Se si parla di “soggetto competente” il nostro pensiero va subito allo studente, a come dovrebbe essere, senza soffermarsi invece su un’altra prospettiva: l’insegnante competente. Perché per uno studente motivato, in linea con le competenze europee, è necessario un docente “competente”, con una metodologia composita: didattica (saper progettare, osservare, documentare, aiutare, fare domande opportune, gestire l’errore), comunicativa e collaborativa, che consiste nel saper ascoltare, costruire un percorso, dare un feed-back costruttivo; gestionale (saper gestire gruppi, tempi spazi, risorse, ma anche ostacoli), riflessiva, di ricerca. Come dire, il portfolio delle competenze di un insegnante …

Come intervenire per una scuola veramente attenta al discente? Con la progettazione didattica, innanzitutto, che una volta era vista come un’arte o una dote naturale, mentre oggi, in un mondo complesso e pieno di cambiamenti continui, deve divenire una metodologia di “previsione” e di ricerca, e soprattutto modificabile in corso d’opera. Non è proprio quello che succede ordinariamente, come sembra emergere da un’indagine sul rapporto fra programmazione annuale e attività didattica in classe, con una grande separazione fra l’una e l’altra, con lezioni pensate di volta in volta senza una organizzazione dei concetti in maniera gerarchica e una loro organizzazione in una rete di relazioni.

Con apprendimento non si intendono soltanto i progressi che l’allievo compie nella singola disciplina, quanto invece le attitudini, gli abiti mentali, gli interessi che si sono venuti formando in lui. In tale direzione si muovono, appunto, le Indicazioni Nazionali, che intendono il curricolo come l’insieme di conoscenze e abilità disciplinari (curricolo attivo) ma anche di pratiche educative (curricolo implicito).

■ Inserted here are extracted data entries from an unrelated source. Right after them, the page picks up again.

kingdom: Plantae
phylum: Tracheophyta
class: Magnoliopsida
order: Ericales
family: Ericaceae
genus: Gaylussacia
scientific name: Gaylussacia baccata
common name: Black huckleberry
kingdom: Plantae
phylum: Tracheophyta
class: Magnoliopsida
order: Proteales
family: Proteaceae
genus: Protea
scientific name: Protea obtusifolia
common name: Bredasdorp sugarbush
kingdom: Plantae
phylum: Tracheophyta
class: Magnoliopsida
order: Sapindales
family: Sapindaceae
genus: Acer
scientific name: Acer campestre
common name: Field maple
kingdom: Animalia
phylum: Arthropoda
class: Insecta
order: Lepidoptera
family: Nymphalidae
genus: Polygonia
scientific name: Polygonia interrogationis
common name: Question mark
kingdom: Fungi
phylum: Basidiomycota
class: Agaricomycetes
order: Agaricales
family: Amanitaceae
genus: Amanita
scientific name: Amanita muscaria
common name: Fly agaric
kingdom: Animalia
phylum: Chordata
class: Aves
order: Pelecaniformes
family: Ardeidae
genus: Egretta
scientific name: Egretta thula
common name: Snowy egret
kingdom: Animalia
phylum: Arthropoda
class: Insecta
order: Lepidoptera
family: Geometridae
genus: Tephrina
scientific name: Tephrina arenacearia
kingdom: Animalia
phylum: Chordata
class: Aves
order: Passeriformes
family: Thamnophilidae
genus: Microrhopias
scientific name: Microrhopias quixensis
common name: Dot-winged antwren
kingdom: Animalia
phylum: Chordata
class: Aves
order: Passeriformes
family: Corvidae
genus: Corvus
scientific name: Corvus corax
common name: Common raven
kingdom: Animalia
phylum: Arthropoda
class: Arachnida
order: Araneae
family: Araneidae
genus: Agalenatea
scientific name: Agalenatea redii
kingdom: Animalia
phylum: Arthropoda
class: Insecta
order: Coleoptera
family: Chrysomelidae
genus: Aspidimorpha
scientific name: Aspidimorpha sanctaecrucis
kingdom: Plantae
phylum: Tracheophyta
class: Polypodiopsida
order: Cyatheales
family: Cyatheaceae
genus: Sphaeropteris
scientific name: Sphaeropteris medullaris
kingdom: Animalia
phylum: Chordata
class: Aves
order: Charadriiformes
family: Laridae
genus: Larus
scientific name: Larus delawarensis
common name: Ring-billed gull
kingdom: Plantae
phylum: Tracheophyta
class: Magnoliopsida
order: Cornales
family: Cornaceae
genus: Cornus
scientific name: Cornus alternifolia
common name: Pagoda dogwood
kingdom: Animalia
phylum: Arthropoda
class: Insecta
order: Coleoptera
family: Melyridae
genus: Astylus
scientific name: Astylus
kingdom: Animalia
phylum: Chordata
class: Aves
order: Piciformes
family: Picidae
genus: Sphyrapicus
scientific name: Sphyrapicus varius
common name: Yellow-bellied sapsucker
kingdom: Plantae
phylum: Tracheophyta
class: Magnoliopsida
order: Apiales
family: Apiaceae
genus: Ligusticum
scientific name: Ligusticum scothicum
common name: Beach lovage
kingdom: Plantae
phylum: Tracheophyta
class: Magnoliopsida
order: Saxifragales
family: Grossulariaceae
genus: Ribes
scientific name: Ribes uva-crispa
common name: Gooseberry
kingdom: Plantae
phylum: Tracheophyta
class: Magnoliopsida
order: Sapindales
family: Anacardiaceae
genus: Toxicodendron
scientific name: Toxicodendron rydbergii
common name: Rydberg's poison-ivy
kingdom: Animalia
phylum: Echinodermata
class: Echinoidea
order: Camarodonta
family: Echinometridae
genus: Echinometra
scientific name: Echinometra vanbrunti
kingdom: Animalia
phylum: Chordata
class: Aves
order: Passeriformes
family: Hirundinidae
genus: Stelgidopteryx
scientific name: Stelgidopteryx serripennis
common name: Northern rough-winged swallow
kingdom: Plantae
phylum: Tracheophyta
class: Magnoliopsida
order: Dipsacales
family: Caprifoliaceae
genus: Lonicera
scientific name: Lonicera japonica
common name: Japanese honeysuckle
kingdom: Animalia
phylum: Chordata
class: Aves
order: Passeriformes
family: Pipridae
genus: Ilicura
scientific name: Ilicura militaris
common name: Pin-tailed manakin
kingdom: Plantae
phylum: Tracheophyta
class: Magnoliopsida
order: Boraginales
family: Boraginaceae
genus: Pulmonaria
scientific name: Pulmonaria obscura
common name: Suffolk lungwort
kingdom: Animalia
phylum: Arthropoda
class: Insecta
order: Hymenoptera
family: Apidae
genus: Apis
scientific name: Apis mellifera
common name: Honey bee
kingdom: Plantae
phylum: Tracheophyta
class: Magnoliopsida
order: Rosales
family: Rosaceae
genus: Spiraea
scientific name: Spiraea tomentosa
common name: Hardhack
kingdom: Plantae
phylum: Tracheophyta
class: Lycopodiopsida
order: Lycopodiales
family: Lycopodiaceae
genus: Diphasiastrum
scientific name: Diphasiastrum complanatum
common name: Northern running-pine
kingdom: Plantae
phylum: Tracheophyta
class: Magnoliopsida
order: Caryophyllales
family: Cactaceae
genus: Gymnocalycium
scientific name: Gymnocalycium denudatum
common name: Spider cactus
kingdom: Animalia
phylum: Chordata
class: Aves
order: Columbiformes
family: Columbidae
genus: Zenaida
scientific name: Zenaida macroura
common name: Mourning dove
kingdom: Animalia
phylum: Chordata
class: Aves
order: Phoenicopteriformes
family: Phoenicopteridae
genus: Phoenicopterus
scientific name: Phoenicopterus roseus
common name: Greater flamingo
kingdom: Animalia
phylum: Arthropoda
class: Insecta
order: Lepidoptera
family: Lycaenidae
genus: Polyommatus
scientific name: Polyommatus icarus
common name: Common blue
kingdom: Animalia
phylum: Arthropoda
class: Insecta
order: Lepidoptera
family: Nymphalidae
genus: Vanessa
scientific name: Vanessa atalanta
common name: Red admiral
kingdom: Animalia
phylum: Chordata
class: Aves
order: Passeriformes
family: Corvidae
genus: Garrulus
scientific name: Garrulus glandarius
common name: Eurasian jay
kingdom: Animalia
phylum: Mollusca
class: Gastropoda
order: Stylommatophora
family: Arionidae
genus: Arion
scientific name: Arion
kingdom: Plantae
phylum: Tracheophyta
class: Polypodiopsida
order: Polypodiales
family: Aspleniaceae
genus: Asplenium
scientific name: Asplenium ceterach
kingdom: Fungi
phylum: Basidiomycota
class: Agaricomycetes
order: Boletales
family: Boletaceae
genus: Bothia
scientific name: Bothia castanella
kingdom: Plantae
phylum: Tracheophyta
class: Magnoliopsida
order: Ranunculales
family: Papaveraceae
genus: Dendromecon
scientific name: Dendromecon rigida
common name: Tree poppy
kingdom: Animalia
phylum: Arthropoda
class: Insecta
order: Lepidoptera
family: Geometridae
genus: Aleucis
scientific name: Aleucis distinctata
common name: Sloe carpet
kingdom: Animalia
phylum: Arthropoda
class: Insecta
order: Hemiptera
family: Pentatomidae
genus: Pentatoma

Perciò, per la formazione del soggetto competente si dovrà attivare un curricolo unitario verticale, frutto dell’accordo fra insegnanti delle varie discipline su una metodologia per l’apprendimento attivo e per le competenze di cittadinanza, grazie ad un lavoro comune sulle competenze trasversali. Obiettivo ultimo è, pertanto, non quello di dare singole tecniche e competenze, ma quello di formare ogni persona sul piano cognitivo e culturale attraverso l’azione didattica.

Quanto alla valutazione si può ricordare con Mario Comoglio che la valutazione è la verifica del progetto dell’insegnante!

Che cosa è, quindi, valutabile e progettabile? Non gli apprendimenti che ci saranno realmente. Si possono solo stabilire gli obiettivi, preparando dei contesti nei quali verificare successivamente gli esiti dell’azione educativa: strategie, atteggiamenti, modalità di interazione in classe, ecc., modificabili in itinere, tradotti poi in modalità operative (il “fare” degli allievi), ripetibili e realizzabili in contesti diversi.

In conclusione, è oggi necessario introdurre nelle nostre aule un apprendimento attivo, che si basa su un presupposto: si impara facendo. L’alunno deve essere coinvolto in modo attivo in situazioni problematiche, in compiti di realtà, a partire dalla propria esperienza; lavorare in collaborazione con i compagni; riflettere sui processi (metacognizione) con un conseguente rinforzo cognitivo fino ad autovalutarsi.

Possiamo dire, per concludere, un mestiere difficile, “usurante” quello dell’insegnante, che deve prendere decisioni all’impronta, deve continuamente riflettere sul proprio lavoro (possibilmente con il gruppo “amico-critico”, deve saper cambiare prospettiva per un suo sviluppo professionale tra consapevolezza e competenze.